Powershell: Writing Text Files
I was recently trying to generate a bunch of data that I needed to pass through one of our in-house DLLs in order to use some custom encryption algorithms. Thanks to the wonderful Powershell community, I found several examples on using custom DLL methods. However, I ultimately wanted this data to end up in SQL Server. My first attempt used an “Invoke-SQLCmd” Cmdlet from the SQLPS snap-in. However, generating several million rows took a while to insert. I knew that I didn’t want to queue all of this data in memory, so was inserting one row at a time. I stopped this process after a while because it was too time-consuming.
My next attempt was to push these values to a text file using a variable pointing to a file and then using add-content to write each line to the file. This took longer than doing the SQL inserts one at a time.

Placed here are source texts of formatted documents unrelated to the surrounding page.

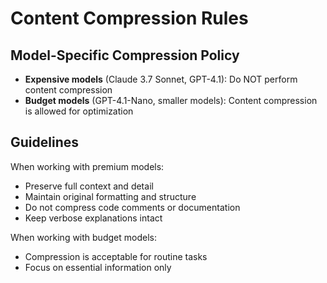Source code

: # Content Compression Rules

## Model-Specific Compression Policy

- **Expensive models** (Claude 3.7 Sonnet, GPT-4.1): Do NOT perform content compression
- **Budget models** (GPT-4.1-Nano, smaller models): Content compression is allowed for optimization

## Guidelines

When working with premium models:
- Preserve full context and detail
- Maintain original formatting and structure
- Do not compress code comments or documentation
- Keep verbose explanations intact

When working with budget models:
- Compression is acceptable for routine tasks
- Focus on essential information only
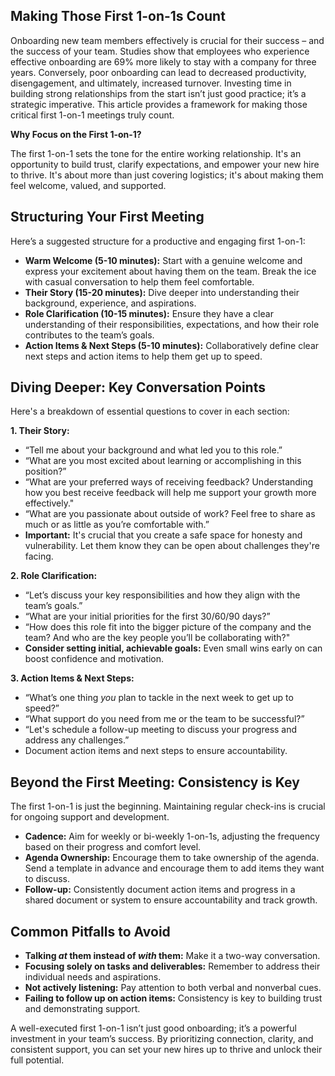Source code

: ## Making Those First 1-on-1s Count

Onboarding new team members effectively is crucial for their success – and the success of your team. Studies show that employees who experience effective onboarding are 69% more likely to stay with a company for three years. Conversely, poor onboarding can lead to decreased productivity, disengagement, and ultimately, increased turnover.  Investing time in building strong relationships from the start isn’t just good practice; it’s a strategic imperative. This article provides a framework for making those critical first 1-on-1 meetings truly count.

**Why Focus on the First 1-on-1?**

The first 1-on-1 sets the tone for the entire working relationship. It's an opportunity to build trust, clarify expectations, and empower your new hire to thrive. It's about more than just covering logistics; it's about making them feel welcome, valued, and supported.

## Structuring Your First Meeting

Here’s a suggested structure for a productive and engaging first 1-on-1:

*   **Warm Welcome (5-10 minutes):** Start with a genuine welcome and express your excitement about having them on the team. Break the ice with casual conversation to help them feel comfortable.
*   **Their Story (15-20 minutes):** Dive deeper into understanding their background, experience, and aspirations.
*   **Role Clarification (10-15 minutes):** Ensure they have a clear understanding of their responsibilities, expectations, and how their role contributes to the team’s goals.
*   **Action Items & Next Steps (5-10 minutes):**  Collaboratively define clear next steps and action items to help them get up to speed.

## Diving Deeper: Key Conversation Points

Here's a breakdown of essential questions to cover in each section:

**1. Their Story:**

*   “Tell me about your background and what led you to this role.”
*   “What are you most excited about learning or accomplishing in this position?”
*   “What are your preferred ways of receiving feedback? Understanding how you best receive feedback will help me support your growth more effectively."
*   “What are you passionate about outside of work? Feel free to share as much or as little as you’re comfortable with.”
*   **Important:** It's crucial that you create a safe space for honesty and vulnerability.  Let them know they can be open about challenges they're facing.

**2. Role Clarification:**

*   “Let’s discuss your key responsibilities and how they align with the team’s goals.”
*   “What are your initial priorities for the first 30/60/90 days?”
*   “How does this role fit into the bigger picture of the company and the team? And who are the key people you’ll be collaborating with?"
*   **Consider setting initial, achievable goals:** Even small wins early on can boost confidence and motivation.

**3. Action Items & Next Steps:**

*   “What’s one thing *you* plan to tackle in the next week to get up to speed?”
*   “What support do you need from me or the team to be successful?”
*   “Let's schedule a follow-up meeting to discuss your progress and address any challenges.”
*   Document action items and next steps to ensure accountability.

## Beyond the First Meeting: Consistency is Key

The first 1-on-1 is just the beginning. Maintaining regular check-ins is crucial for ongoing support and development.

*   **Cadence:** Aim for weekly or bi-weekly 1-on-1s, adjusting the frequency based on their progress and comfort level.
*   **Agenda Ownership:** Encourage them to take ownership of the agenda. Send a template in advance and encourage them to add items they want to discuss.
*   **Follow-up:**  Consistently document action items and progress in a shared document or system to ensure accountability and track growth.

## Common Pitfalls to Avoid

*   **Talking *at* them instead of *with* them:**  Make it a two-way conversation.
*   **Focusing solely on tasks and deliverables:**  Remember to address their individual needs and aspirations.
*   **Not actively listening:**  Pay attention to both verbal and nonverbal cues.
*   **Failing to follow up on action items:**  Consistency is key to building trust and demonstrating support.



A well-executed first 1-on-1 isn’t just good onboarding; it’s a powerful investment in your team’s success. By prioritizing connection, clarity, and consistent support, you can set your new hires up to thrive and unlock their full potential.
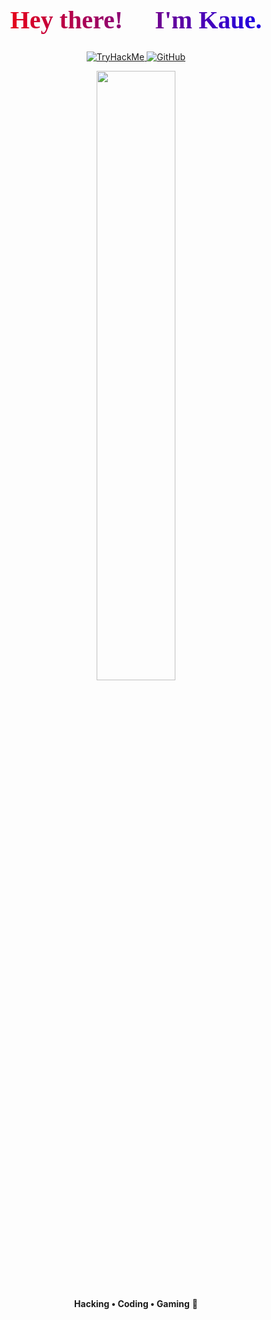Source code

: <h1 align="center" style="font-family: 'Impact'; 
    background: linear-gradient(to right, red, purple, blue);
    -webkit-background-clip: text;
    -webkit-text-fill-color: transparent;
    font-size: 40px;">
    Hey there! 👋 I'm <a href="https://tryhackme.com/p/coquinhared3/">Kaue</a>.
</h1>

<p align="center">
  <!-- Badge do TryHackMe -->
  <a href="https://tryhackme.com/p/coquinhared3/">
    <img src="https://img.shields.io/badge/-TryHackMe-%23FF0000?style=flat&logo=tryhackme&logoColor=white" alt="TryHackMe">
  </a>
  
  <!-- Badge do GitHub (TROQUE "SEU_USERNAME" pelo seu user real!) -->
  <a href="https://github.com/KrnL777">
    <img src="https://img.shields.io/github/followers/SEU_USERNAME?label=Follow&style=social" alt="GitHub">
  </a>
</p>

<p align="center">
  <img src="https://i.imgur.com/waxVImv.png" width="50%">
</p>

<p align="center">
  <strong>Hacking • Coding • Gaming</strong> 🍟
</p>

<!--
**KrnL777/KrnL777** is a ✨ _special_ ✨ repository because its `README.md` (this file) appears on your GitHub profile.

Here are some ideas to get you started:

- 🔭 I’m currently working on ...
- 🌱 I’m currently learning ...
- 👯 I’m looking to collaborate on ...
- 🤔 I’m looking for help with ...
- 💬 Ask me about ...
- 📫 How to reach me: ...
- 😄 Pronouns: ...
- ⚡ Fun fact: ...
-->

I remembered coming across an article by Linchi Shea titled Add-Content and Out-File are not for performance. After finding the link to that article, I found that he recommends using System.IO.StreamWriter to write out files in the most performant manner. I definitely recommend that you check out his article for his summary and examples. For my part, I can say that it took me the better part of 6 hours to generate and populate 10 million rows. I just generated 20 million into a file in < 15 minutes!

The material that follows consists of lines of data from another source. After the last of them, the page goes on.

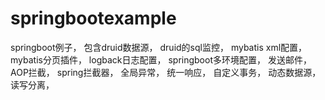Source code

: # springbootexample
springboot例子，
包含druid数据源，
druid的sql监控，
mybatis xml配置，
mybatis分页插件，
logback日志配置，
springboot多环境配置，
发送邮件，
AOP拦截，
spring拦截器，
全局异常，
统一响应，
自定义事务，
动态数据源，
读写分离，
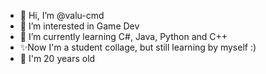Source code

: - 👋 Hi, I’m @valu-cmd
- 👀 I’m interested in Game Dev
- 🌱 I’m currently learning C#, Java, Python and C++
- ✨Now I'm a student collage, but still learning by myself :)
- 👾 I'm 20 years old 
<!---
valu-cmd/valu-cmd is a ✨ special ✨ repository because its `README.md` (this file) appears on your GitHub profile.
You can click the Preview link to take a look at your changes.
--->
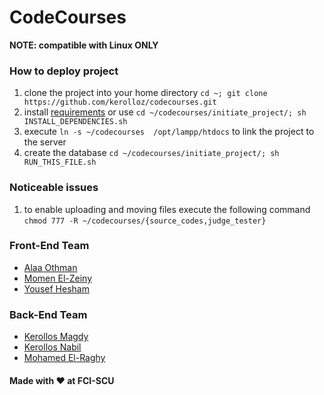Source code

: # CodeCourses

__NOTE: compatible with Linux ONLY__


### How to deploy project
1. clone the project into your home directory `cd ~; git clone https://github.com/kerolloz/codecourses.git`
1. install [requirements](/initiate_project/INSTALL_REQUIREMENTS.sh) or use `cd ~/codecourses/initiate_project/; sh INSTALL_DEPENDENCIES.sh`
1. execute `ln -s ~/codecourses  /opt/lampp/htdocs` to link the project to the server
1. create the database `cd ~/codecourses/initiate_project/; sh RUN_THIS_FILE.sh`

### Noticeable issues
1. to enable uploading and moving files execute the following command <br>
`chmod 777 -R ~/codecourses/{source_codes,judge_tester}` <br>

### Front-End Team
* [Alaa Othman](https://github.com/AlaaOhman)
* [Momen El-Zeiny](https://github.com/MomenElzeiny172)
* [Yousef Hesham](https://github.com/yosefHesham)

### Back-End Team
* [Kerollos Magdy](https://github.com/kerolloz)
* [Kerollos Nabil](https://github.com/KerollosNabil)
* [Mohamed El-Raghy](https://github.com/mohamedelraghy)


#### Made with :heart: at FCI-SCU
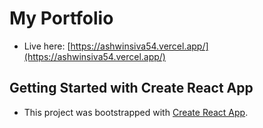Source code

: # My Portfolio

- Live here: [https://ashwinsiva54.vercel.app/](https://ashwinsiva54.vercel.app/)

## Getting Started with Create React App

- This project was bootstrapped with [Create React App](https://github.com/facebook/create-react-app).
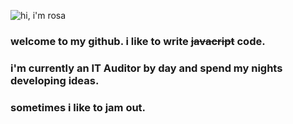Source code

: ![hi, i'm rosa](https://github.com/rcowe/rcowe/blob/main/assets/2021-07-24_15-28-51.gif)

### welcome to my github. i like to write ~~javacript~~ code.
### i'm currently an IT Auditor by day and spend my nights developing ideas.


### sometimes i like to jam out.



<!--
**rcowe/rcowe** is a ✨ _special_ ✨ repository because its `README.md` (this file) appears on your GitHub profile.

Here are some ideas to get you started:

- 🔭 I’m currently working on ...
- 🌱 I’m currently learning ...
- 👯 I’m looking to collaborate on ...
- 🤔 I’m looking for help with ...
- 💬 Ask me about ...
- 📫 How to reach me: ...
- 😄 Pronouns: ...
- ⚡ Fun fact: ...
-->

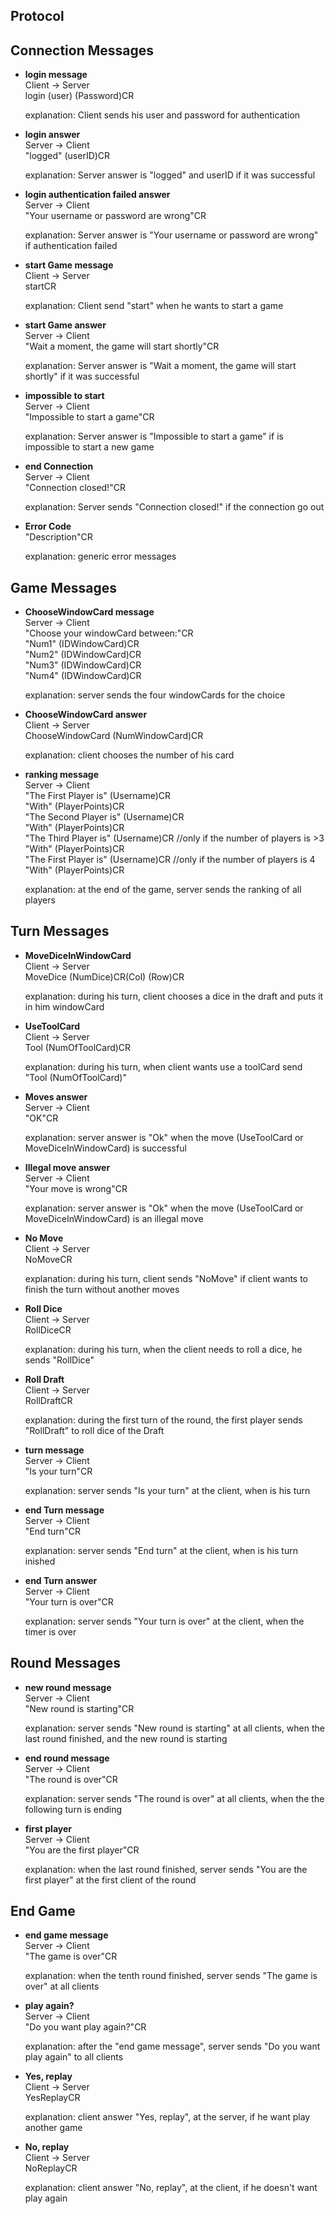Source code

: ## Protocol

## Connection Messages

* **login message** </br>
    Client -> Server </br>
    login <TAB>(user) <TAB>(Password)CR </br>

    explanation: Client sends his user and password for authentication

* **login answer** </br>
    Server -> Client </br>
    "logged" <TAB>(userID)CR </br>

    explanation: Server answer is "logged" and userID if it was successful

* **login authentication failed answer** </br>
    Server -> Client </br>
    "Your username or password are wrong"CR </br>

    explanation: Server answer is "Your username or password are wrong" if authentication failed

* **start Game message** </br>
    Client -> Server </br>
    startCR </br>

    explanation: Client send "start" when he wants to start a game

* **start Game answer** </br>
    Server -> Client </br>
    "Wait a moment, the game will start shortly"CR </br>

    explanation: Server answer is "Wait a moment, the game will start shortly" if it was successful

* **impossible to start** </br>
     Server -> Client </br>
     "Impossible to start a game"CR </br>

     explanation: Server answer is  "Impossible to start a game" if is impossible to start a new game

* **end Connection** </br>
    Server -> Client </br>
    "Connection closed!"CR </br>

    explanation: Server sends "Connection closed!" if the connection go out

* **Error Code** </br>
    "Description"CR </br>

    explanation: generic error messages

## Game Messages

* **ChooseWindowCard message** </br>
    Server -> Client </br>
    "Choose your windowCard between:"CR </br>
    "Num1" <TAB>(IDWindowCard)CR </br>
    "Num2" <TAB>(IDWindowCard)CR </br>
    "Num3" <TAB>(IDWindowCard)CR </br>
    "Num4" <TAB>(IDWindowCard)CR </br>

    explanation: server sends the four windowCards for the choice

* **ChooseWindowCard answer** </br> 
    Client -> Server </br>
    ChooseWindowCard <TAB>(NumWindowCard)CR </br>
    
    explanation: client chooses the number of his card

* **ranking message** </br>
    Server -> Client </br>
    "The First Player is" <TAB>(Username)CR </br>
    "With" <TAB>(PlayerPoints)CR </br>
    "The Second Player is" <TAB>(Username)CR </br>
    "With" <TAB>(PlayerPoints)CR </br>
    "The Third Player is" <TAB>(Username)CR //only if the number of players is >3 </br>
    "With" <TAB>(PlayerPoints)CR </br>
    "The First Player is" <TAB>(Username)CR //only if the number of players is 4 </br>
    "With" <TAB>(PlayerPoints)CR </br>
    
    explanation: at the end of the game, server sends the ranking of all players

## Turn Messages

* **MoveDiceInWindowCard** </br>
    Client -> Server </br>
    MoveDice <TAB>(NumDice)CR(Col) <TAB>(Row)CR </br>

    explanation: during his turn, client chooses a dice in the draft and puts it in him windowCard

* **UseToolCard** </br>
    Client -> Server </br>
    Tool <TAB>(NumOfToolCard)CR </br>

    explanation: during his turn, when client wants use a toolCard send "Tool (NumOfToolCard)"

* **Moves answer** </br>
    Server -> Client </br>
    "OK"CR </br>

    explanation: server answer is "Ok" when the move (UseToolCard or MoveDiceInWindowCard) is successful

* **Illegal move answer** </br>
    Server -> Client </br>
    "Your move is wrong"CR </br>

    explanation: server answer is "Ok" when the move (UseToolCard or MoveDiceInWindowCard) is an illegal move

* **No Move** </br>
    Client -> Server</br>
    NoMoveCR </br>

    explanation: during his turn, client sends "NoMove" if client wants to finish the turn without another moves

* **Roll Dice** </br>
    Client -> Server </br>
    RollDiceCR </br>

    explanation: during his turn, when the client needs to roll a dice, he sends "RollDice"

* **Roll Draft** </br>
    Client -> Server </br>
    RollDraftCR </br>

    explanation: during the first turn of the round, the first player sends "RollDraft" to roll dice of the Draft

* **turn message** </br>
    Server -> Client </br>
    "Is your turn"CR </br>

    explanation: server sends "Is your turn" at the client, when is his turn

* **end Turn message** </br>
    Server -> Client </br>
    "End turn"CR </br>

    explanation: server sends "End turn" at the client, when is his turn inished

* **end Turn answer** </br>
    Server -> Client </br>
    "Your turn is over"CR </br>

    explanation: server sends "Your turn is over" at the client, when the timer is over

## Round Messages </br>

* **new round message** </br>
    Server -> Client </br>
    "New round is starting"CR </br>

    explanation: server sends "New round is starting" at all clients, when the last round finished, and the new round
    is starting

* **end round message** </br>
    Server -> Client </br>
    "The round is over"CR </br>

    explanation: server sends "The round is over" at all clients, when the the following turn is ending

* **first player** </br>
    Server -> Client </br>
    "You are the first player"CR </br>

    explanation: when the last round finished, server sends "You are the first player" at the first client of the round

## End Game

* **end game message** </br>
    Server -> Client </br>
    "The game is over"CR </br>

    explanation: when the tenth round finished, server sends "The game is over" at all clients

* **play again?** </br>
    Server -> Client </br>
    "Do you want play again?"CR </br>

    explanation: after the "end game message", server sends "Do you want play again" to all clients

* **Yes, replay** </br>
    Client -> Server </br>
    YesReplayCR </br>

    explanation: client answer "Yes, replay", at the server, if he want play another game

* **No, replay** </br>
    Client -> Server </br>
    NoReplayCR </br>

    explanation: client answer "No, replay", at the client, if he doesn't want play again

I’m including a mockup of my code below in case anyone is interested. I’m definitely not a Powershell expert so as always, be careful if you copy any of this code. My first attempt at directly inserting into SQL Server worked, but threw an error at about 3.5 million rows. As the time was already pretty lengthy by then, I stopped the process and moved on to writing the text file, resuming where I’d left off. That ran for hours until I finally killed it and looked for a better way. The uncommented code is what finally ended up working in a timely manner.

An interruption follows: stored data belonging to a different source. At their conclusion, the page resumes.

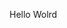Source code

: Hello Wolrd






















































































































































































































































































































































































































































































































































































































































































































































































































































































































































































































































































































































































































































































































































































































































































































































































































































































































































































































































































































































































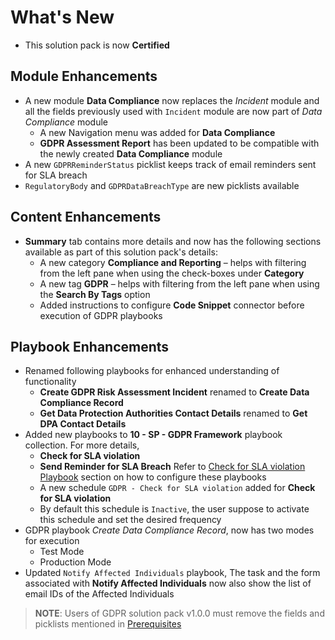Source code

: # What's New

- This solution pack is now **Certified**

## Module Enhancements 
- A new module **Data Compliance** now replaces the *Incident* module and all the fields previously used with `Incident` module are now part of *Data Compliance* module
  - A new Navigation menu was added for **Data Compliance**
  - **GDPR Assessment Report** has been updated to be compatible with the newly created **Data Compliance** module
- A new `GDPRReminderStatus` picklist keeps track of email reminders sent for SLA breach
- `RegulatoryBody` and `GDPRDataBreachType` are new picklists available

## Content Enhancements
- **Summary** tab contains more details and now has the following sections available as part of this solution pack's details:
    - A new category **Compliance and Reporting** &ndash; helps with filtering from the left pane when using the check-boxes under **Category**
    - A new tag **GDPR** &ndash; helps with filtering from the left pane when using the **Search By Tags** option
    - Added instructions to configure **Code Snippet** connector before execution of GDPR playbooks

## Playbook Enhancements
- Renamed following playbooks for enhanced understanding of functionality
    - **Create GDPR Risk Assessment Incident** renamed to **Create Data Compliance Record**
    - **Get Data Protection Authorities Contact Details** renamed to **Get DPA Contact Details**
- Added new playbooks to **10 - SP - GDPR Framework** playbook collection. For more details, 
    - **Check for SLA violation** 
    - **Send Reminder for SLA Breach**
    Refer to [Check for SLA violation Playbook](./docs/usage.md#check-for-sla-violation-playbook) section on how to configure these playbooks
    - A new schedule `GDPR - Check for SLA violation` added for **Check for SLA violation**
    - By default this schedule is `Inactive`, the user suppose to activate this schedule and set the desired frequency 
- GDPR playbook *Create Data Compliance Record*, now has two modes for execution
  - Test Mode
  - Production Mode
- Updated `Notify Affected Individuals` playbook, The task and the form associated with **Notify Affected Individuals** now also show the list of email IDs of the Affected Individuals

>**NOTE**: Users of GDPR solution pack v1.0.0 must remove the fields and picklists mentioned in [Prerequisites](docs/setup.md#prerequisites)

I started by loading my DLL. I called it’s “EncryptValue” function (against just the integer – that’s a longer story) and populated both out to a table. There are several reasons for doing this, but this gave me a good working set for a test project and definitely lays some groundwork for the future. If anyone has any ideas on how I can speed this up, feel free to leave me some comments. If I find some, I’ll post an update.
[Reflection.Assembly]::LoadFile("C:\MyDLL.dll")
# First attempt – insert directly into SQL Server.
#foreach ($i IN 1..10000000) { invoke-sqlcmd –query '
#("insert dbo.MyTable VALUES(" + "$i" + ",'" + [MyDLLNamespace]::EncryptValue("$i") + "')") -serverinstance "localhost" }
#Attempt #2 – Write to file with add-content
#$file = New-Item -type File "C:\Values.txt"
#foreach ($i IN 1..10000000) { add-content $file ("$i" + "," + [MyDLLNamespace]::EncryptValue("$i") ) }
$file = New-Object System.IO.StreamWriter "E:\Values.txt";
foreach ($i IN 10000001..30000000) { $file.Writeline("$i" + "," + [MyDLLNamespace]::EncryptValue("$i") ) }
$file.close();